*Assignment*: Determine which lines of the records include the word "Multiplaza", and copy them.

[Detected change data]
────────────────────
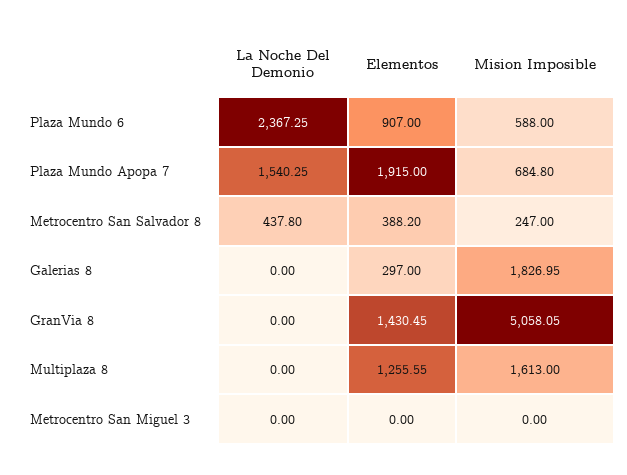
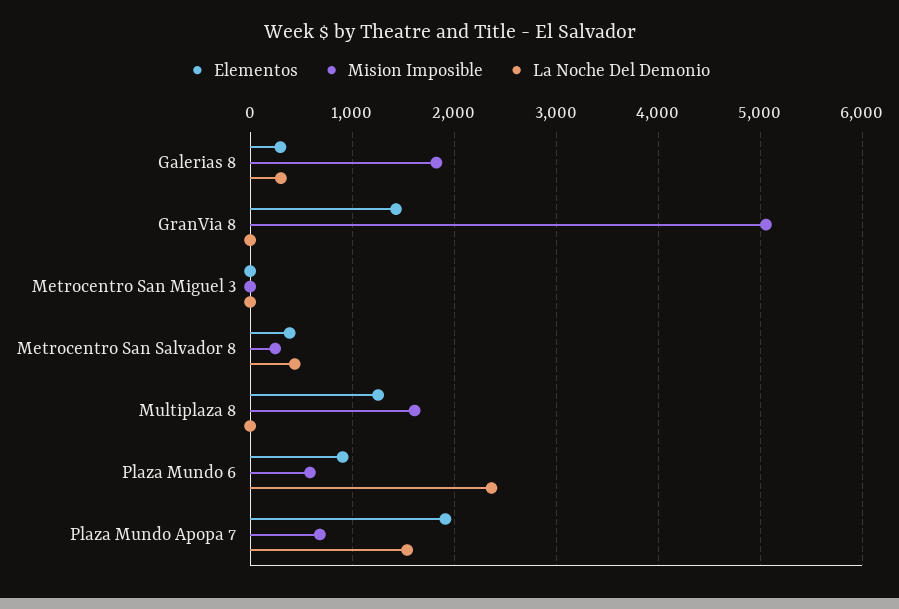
  {
    "La Noche Del Demonio": {
      "Plaza Mundo 6": 2367.25,
      "Plaza Mundo Apopa 7": 1540.25,
      "Metrocentro San Salvador 8": 437.8,
-     "Galerias 8": 0,
+     "Galerias 8": 300,
      "GranVia 8": 0,
      "Multiplaza 8": 0,
      "Metrocentro San Miguel 3": 0
    },
    "Elementos": {
      "Plaza Mundo 6": 907,
      "Plaza Mundo Apopa 7": 1915,
      "Metrocentro San Salvador 8": 388.2,
      "Galerias 8": 297,
      "GranVia 8": 1430.45,
      "Multiplaza 8": 1255.55,
      "Metrocentro San Miguel 3": 0
    },
    "Mision Imposible": {
      "Plaza Mundo 6": 588,
      "Plaza Mundo Apopa 7": 684.8,
      "Metrocentro San Salvador 8": 247,
      "Galerias 8": 1826.95,
      "GranVia 8": 5058.05,
      "Multiplaza 8": 1613,
      "Metrocentro San Miguel 3": 0
    }
  }

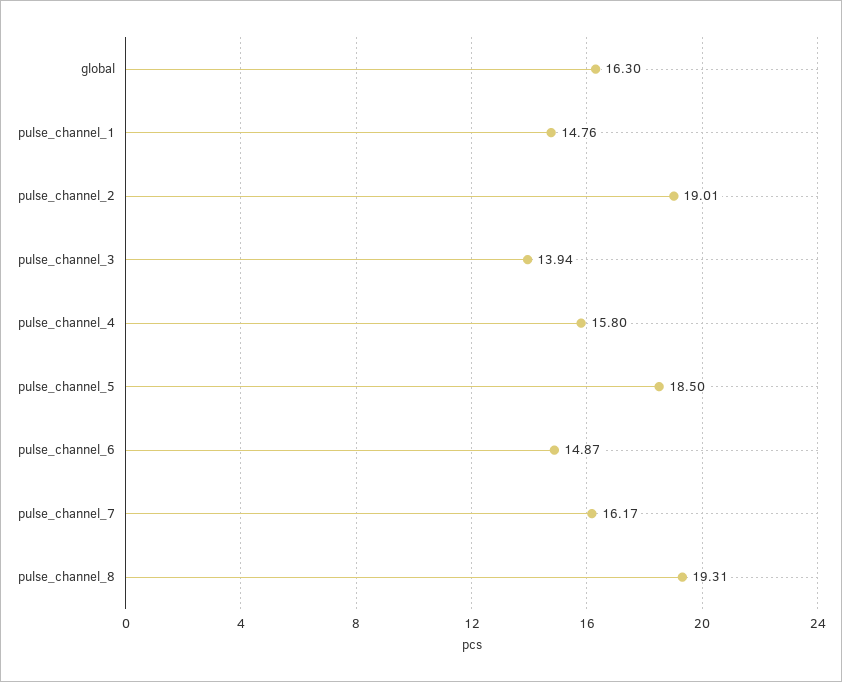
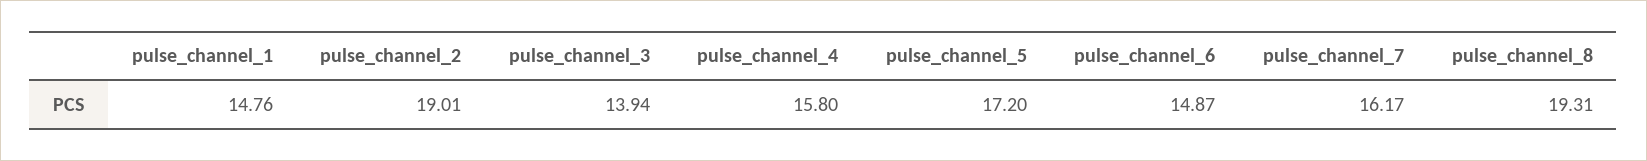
  {
-   "global": 16.3,
    "pulse_channel_1": 14.76,
    "pulse_channel_2": 19.01,
    "pulse_channel_3": 13.94,
    "pulse_channel_4": 15.8,
-   "pulse_channel_5": 18.5,
+   "pulse_channel_5": 17.2,
    "pulse_channel_6": 14.87,
    "pulse_channel_7": 16.17,
    "pulse_channel_8": 19.31
  }

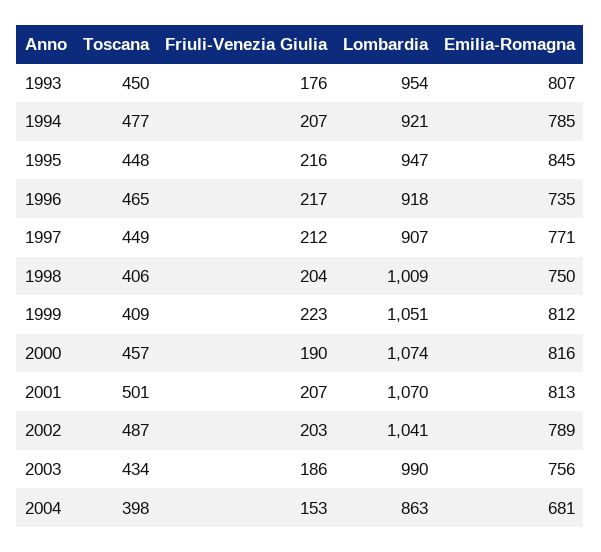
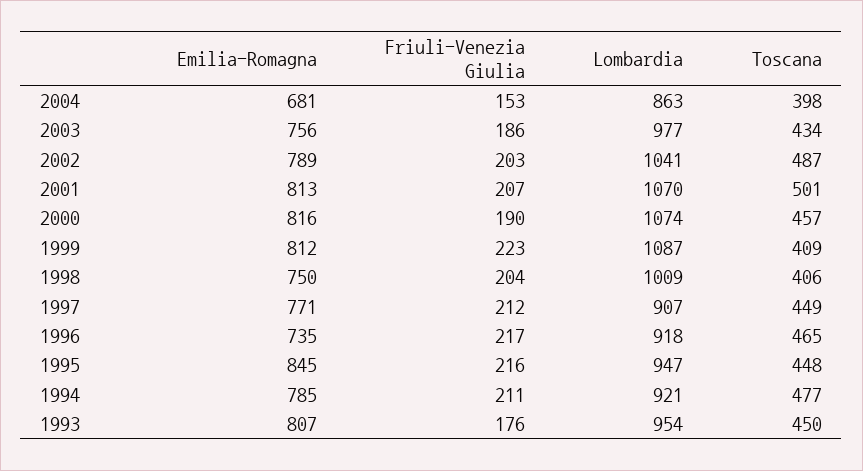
  {
    "Toscana": {
      "1993": 450,
      "1994": 477,
      "1995": 448,
      "1996": 465,
      "1997": 449,
      "1998": 406,
      "1999": 409,
      "2000": 457,
      "2001": 501,
      "2002": 487,
      "2003": 434,
      "2004": 398
    },
    "Friuli-Venezia Giulia": {
      "1993": 176,
-     "1994": 207,
+     "1994": 211,
      "1995": 216,
      "1996": 217,
      "1997": 212,
      "1998": 204,
      "1999": 223,
      "2000": 190,
      "2001": 207,
      "2002": 203,
      "2003": 186,
      "2004": 153
    },
    "Lombardia": {
      "1993": 954,
      "1994": 921,
      "1995": 947,
      "1996": 918,
      "1997": 907,
      "1998": 1009,
-     "1999": 1051,
+     "1999": 1087,
      "2000": 1074,
      "2001": 1070,
      "2002": 1041,
-     "2003": 990,
+     "2003": 977,
      "2004": 863
    },
    "Emilia-Romagna": {
      "1993": 807,
      "1994": 785,
      "1995": 845,
      "1996": 735,
      "1997": 771,
      "1998": 750,
      "1999": 812,
      "2000": 816,
      "2001": 813,
      "2002": 789,
      "2003": 756,
      "2004": 681
    }
  }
────────────────────
*Response area*:
      "Multiplaza 8": 0,
      "Multiplaza 8": 1255.55,
      "Multiplaza 8": 1613,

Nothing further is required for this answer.